Does domain authority matter for AI citation?
No. AirOps found that domain authority shows no positive correlation with citation rate. ChatGPT evaluates whether a page answers the specific query and supporting sub-queries. Domain-level authority may help a page get discovered, but it does not guarantee citation.
How do I check if ChatGPT is searching for my topics?
Run your target queries directly in ChatGPT and watch whether search activates. If it answers immediately without searching, your topic is likely covered by training data and citation optimization will not help. Focus on queries that trigger web search: comparative queries, product-specific questions, and time-sensitive topics where the model needs current information.
Should I delete my long-form guides?
No. Keep the existing pages if they still perform in traditional search, but unbundle their subtopics into focused pages. A 6,000-word attribution guide can become five focused pages, each targeting one specific query with a matching heading.
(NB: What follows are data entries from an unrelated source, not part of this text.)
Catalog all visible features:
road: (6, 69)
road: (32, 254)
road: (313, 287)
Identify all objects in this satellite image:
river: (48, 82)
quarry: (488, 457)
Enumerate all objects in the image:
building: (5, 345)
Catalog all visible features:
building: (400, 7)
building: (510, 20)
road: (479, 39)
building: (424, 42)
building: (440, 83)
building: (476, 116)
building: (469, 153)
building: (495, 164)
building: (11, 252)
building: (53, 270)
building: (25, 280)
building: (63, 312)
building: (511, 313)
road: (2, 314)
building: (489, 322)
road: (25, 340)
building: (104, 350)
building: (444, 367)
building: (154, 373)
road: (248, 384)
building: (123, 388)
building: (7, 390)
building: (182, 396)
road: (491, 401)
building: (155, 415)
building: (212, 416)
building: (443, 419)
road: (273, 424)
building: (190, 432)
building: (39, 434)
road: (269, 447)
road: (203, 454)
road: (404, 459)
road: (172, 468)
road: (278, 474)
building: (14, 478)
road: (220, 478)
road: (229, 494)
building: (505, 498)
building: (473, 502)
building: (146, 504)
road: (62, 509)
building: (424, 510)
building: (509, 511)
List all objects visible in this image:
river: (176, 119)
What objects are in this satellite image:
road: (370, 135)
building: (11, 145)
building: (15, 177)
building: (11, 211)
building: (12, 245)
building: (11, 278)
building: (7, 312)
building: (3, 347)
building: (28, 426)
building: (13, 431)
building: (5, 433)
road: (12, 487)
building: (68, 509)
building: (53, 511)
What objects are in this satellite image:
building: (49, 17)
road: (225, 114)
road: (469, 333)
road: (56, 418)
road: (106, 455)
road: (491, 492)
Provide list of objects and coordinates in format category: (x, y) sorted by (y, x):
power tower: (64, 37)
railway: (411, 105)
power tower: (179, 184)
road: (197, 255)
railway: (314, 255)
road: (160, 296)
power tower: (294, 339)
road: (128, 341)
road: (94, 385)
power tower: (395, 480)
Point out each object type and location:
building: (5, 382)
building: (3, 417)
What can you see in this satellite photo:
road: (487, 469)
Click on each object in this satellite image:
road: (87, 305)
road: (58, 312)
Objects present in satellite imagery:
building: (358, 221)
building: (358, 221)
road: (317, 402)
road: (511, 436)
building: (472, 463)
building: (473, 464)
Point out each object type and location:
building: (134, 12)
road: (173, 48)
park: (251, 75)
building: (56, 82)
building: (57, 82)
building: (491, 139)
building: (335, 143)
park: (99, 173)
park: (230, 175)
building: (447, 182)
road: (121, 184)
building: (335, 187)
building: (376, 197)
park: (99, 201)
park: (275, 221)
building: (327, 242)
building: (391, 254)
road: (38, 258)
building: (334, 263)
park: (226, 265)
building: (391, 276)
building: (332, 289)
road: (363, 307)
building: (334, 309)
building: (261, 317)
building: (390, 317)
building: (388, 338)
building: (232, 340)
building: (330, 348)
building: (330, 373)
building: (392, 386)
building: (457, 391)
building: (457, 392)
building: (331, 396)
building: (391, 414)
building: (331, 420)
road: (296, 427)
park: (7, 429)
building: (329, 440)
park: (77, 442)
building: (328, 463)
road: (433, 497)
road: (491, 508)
The original guide can link to those focused pages, and together they create more citation surface area than the single guide could.
How quickly do structural changes affect AI citation?
It depends on the engine. Retrieval-based engines like Perplexity can reflect changes faster because they pull fresh search results on each query. ChatGPT is less predictable because it combines web search with training data and does not trigger web search for every prompt. Expect weeks to months, not days.
How quickly do structural changes affect AI citation?
It depends on the engine. Retrieval-based engines like Perplexity can reflect changes faster because they pull fresh search results on each query. ChatGPT is less predictable because it combines web search with training data and does not trigger web search for every prompt. Expect weeks to months, not days.
Can I track which fan-out queries matter for my content?
Yes, though manual tracking is still the starting point for many teams. Run your priority queries through ChatGPT or Claude and note the sub-queries it generates. AEO monitoring tools like AirOps can automate this by tracking the fan-out queries associated with your target prompts over time. The key insight is that most fan-out queries have zero monthly search volume, so traditional keyword tools will miss them.